When Meaghan McElroy ’20 graduated from Ithaca College in May 2020 during the start of the COVID-19 pandemic, there was no procession, fanfare or graduation caps thrown. Now, the college is considering holding an in-person commencement ceremony for the Class of 2020 in May 2023.
“It would be so nice to finally have that moment to walk across the stage and have my family there,” McElroy said. “But I feel like I’m not the person that I was … when I graduated because it’ll be three years at this point, and now I work full time.”
McElroy said she received her diploma and honors cords in the mail and attended the virtual commencement ceremony from her home Aug. 6, 2020, more than three months after she finished her bachelor’s degree. Her senior year ended abruptly after the onset of the COVID-19 pandemic forced the college to temporarily close its campus and move to online instruction.
McElroy said she did not have an opportunity to say goodbye to her classmates and professors or to mark the end of her time at the college.
“It just felt unceremonious,” McElroy said. “It kind of felt like there was no real closing the door and celebrating the work that I had done for the four years that I was at Ithaca.”
In June 2021, the college did hold an on-campus celebration for the Class of 2020.
In a Sept. 6 email sent to 2020 graduates from the Commencement Committee, the college wrote that it is evaluating options for a commencement ceremony from May 19 to 21, 2023. The email invited 2020 graduates to fill out a survey to indicate their interest level in the event.
If held, the proposed ceremony for the Class of 2020 would coincide with commencement weekend for the Class of 2023. Olivia Southworth ’20 said she feels the two ceremonies should not be planned for the same weekend.
“I want [the Class of 2023] to have their weekend,” Southworth said. “We all looked forward to this experience the first day we stepped on campus and I think the Class of 2023 needs to have their own weekend and be celebrated by themselves. It’s only fair.”
Currently, there are no definite plans for the proposed ceremony and any developments will be known after the Class of 2020 shares their level of interest. MaryAnn Taylor, executive assistant to the President and member of the Commencement Committee, said via email that the committee is assessing interest and will release more details once the survey closes Sept. 25. Taylor said she thinks college leadership does not want to speak more about the commencement until after results from the survey are in.
When McElroy received the survey, she said she initially did not believe it was real. She said she was upset that the college offered a commencement ceremony three years after her class’s graduation.
“It feels kind of meaningless at this point,” McElroy said. “Upon receiving that email, [I felt] mostly frustration and also just disbelief that now is the time that they would choose when I’ve had friends who attended other institutions who have had makeup graduation ceremonies in the last few years.”
Universities like Syracuse University, The University of Rochester and Cornell University held commencement ceremonies for the Class of 2020 during Fall 2021.

■ ■ ■

What is expected :: In the article about a possible Class of 2020 commencement, on what date does the survey close?

Given data ::
■ ■ ■

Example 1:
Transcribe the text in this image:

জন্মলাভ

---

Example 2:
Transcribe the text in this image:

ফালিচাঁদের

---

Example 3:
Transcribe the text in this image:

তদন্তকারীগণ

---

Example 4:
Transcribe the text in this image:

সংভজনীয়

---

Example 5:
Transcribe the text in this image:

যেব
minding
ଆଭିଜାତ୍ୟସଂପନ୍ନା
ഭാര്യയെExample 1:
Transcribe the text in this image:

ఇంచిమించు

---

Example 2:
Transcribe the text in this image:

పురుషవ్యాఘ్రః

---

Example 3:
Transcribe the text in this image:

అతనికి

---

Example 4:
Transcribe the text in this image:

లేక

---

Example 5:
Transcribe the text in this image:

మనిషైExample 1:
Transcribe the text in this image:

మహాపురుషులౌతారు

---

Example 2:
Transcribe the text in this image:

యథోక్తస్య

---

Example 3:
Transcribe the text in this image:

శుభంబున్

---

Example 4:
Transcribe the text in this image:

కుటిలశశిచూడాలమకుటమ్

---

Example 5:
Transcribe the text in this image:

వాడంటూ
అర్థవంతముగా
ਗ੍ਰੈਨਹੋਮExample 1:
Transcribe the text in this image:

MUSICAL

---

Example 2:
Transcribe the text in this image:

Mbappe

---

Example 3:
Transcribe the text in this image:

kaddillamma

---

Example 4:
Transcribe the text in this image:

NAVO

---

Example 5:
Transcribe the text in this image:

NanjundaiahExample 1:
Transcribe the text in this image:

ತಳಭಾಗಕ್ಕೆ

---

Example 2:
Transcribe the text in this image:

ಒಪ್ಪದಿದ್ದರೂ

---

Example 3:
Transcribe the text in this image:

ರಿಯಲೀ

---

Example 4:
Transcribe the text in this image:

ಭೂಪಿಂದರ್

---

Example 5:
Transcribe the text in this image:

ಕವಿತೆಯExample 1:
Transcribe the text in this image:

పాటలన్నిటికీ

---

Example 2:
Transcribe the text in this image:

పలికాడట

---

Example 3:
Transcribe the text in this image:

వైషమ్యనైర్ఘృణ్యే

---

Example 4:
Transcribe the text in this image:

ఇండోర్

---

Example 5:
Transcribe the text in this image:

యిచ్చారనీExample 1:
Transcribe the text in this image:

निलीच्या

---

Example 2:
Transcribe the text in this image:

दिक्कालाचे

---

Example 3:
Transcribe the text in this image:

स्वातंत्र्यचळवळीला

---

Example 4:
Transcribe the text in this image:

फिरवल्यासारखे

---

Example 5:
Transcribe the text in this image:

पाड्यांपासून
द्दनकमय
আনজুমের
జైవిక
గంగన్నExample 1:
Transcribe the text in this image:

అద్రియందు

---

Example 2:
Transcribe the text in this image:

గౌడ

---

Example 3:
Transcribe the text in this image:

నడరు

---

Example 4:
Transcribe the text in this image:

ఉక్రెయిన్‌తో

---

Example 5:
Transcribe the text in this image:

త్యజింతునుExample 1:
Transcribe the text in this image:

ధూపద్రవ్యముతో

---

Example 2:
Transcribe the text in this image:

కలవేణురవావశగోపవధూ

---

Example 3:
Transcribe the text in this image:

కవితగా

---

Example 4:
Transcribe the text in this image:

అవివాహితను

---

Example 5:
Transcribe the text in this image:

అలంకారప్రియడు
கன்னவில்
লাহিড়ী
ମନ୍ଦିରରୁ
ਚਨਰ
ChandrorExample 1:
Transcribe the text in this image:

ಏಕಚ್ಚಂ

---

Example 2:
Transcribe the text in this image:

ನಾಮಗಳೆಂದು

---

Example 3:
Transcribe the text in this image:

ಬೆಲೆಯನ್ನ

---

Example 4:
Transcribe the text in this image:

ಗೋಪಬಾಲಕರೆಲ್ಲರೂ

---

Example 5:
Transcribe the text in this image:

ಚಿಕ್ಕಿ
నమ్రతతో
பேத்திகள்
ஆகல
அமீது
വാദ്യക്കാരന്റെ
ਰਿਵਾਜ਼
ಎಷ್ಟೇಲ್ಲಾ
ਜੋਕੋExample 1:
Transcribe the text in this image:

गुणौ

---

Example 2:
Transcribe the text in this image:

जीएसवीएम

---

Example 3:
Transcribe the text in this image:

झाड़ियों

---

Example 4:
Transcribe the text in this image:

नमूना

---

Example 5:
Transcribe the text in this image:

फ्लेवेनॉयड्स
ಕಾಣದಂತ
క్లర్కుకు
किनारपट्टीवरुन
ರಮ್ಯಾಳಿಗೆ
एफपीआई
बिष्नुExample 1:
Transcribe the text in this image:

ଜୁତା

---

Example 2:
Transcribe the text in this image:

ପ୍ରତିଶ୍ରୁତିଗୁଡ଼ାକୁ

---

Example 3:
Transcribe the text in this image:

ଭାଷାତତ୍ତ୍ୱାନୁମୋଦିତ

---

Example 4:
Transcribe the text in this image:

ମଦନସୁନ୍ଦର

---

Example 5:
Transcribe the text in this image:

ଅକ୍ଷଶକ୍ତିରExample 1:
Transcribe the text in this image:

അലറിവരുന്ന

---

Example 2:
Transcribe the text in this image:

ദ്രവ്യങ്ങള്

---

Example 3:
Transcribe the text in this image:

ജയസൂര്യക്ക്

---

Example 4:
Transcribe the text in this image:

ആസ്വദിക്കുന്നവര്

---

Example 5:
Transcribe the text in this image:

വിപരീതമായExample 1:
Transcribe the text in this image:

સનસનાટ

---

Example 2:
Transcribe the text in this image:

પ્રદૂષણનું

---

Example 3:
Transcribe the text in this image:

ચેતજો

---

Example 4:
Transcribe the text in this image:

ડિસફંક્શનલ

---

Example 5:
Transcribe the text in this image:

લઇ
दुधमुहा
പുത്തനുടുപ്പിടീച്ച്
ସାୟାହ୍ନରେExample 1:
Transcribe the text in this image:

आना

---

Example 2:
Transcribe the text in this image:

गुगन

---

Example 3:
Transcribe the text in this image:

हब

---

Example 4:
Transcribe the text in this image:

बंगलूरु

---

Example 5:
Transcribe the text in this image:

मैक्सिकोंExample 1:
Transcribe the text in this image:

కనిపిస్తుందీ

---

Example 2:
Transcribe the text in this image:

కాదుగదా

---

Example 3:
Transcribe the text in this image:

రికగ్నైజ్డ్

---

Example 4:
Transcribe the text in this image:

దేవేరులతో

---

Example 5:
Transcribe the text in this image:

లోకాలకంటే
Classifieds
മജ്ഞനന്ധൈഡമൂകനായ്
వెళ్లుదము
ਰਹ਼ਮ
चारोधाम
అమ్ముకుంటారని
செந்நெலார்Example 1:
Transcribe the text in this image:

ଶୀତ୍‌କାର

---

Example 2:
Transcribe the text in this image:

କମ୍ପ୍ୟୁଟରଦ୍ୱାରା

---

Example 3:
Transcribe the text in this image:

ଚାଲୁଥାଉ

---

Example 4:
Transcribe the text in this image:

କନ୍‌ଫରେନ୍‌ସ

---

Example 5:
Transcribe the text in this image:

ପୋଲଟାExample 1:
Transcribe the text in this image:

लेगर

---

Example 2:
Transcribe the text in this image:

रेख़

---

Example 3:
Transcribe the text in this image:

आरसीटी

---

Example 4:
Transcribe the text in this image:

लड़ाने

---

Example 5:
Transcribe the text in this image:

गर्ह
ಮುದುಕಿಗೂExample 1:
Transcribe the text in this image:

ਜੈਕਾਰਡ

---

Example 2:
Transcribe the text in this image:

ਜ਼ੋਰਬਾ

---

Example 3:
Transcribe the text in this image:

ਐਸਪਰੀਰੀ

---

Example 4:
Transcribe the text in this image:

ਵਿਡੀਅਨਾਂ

■ ■ ■

Solution below :: Sept. 25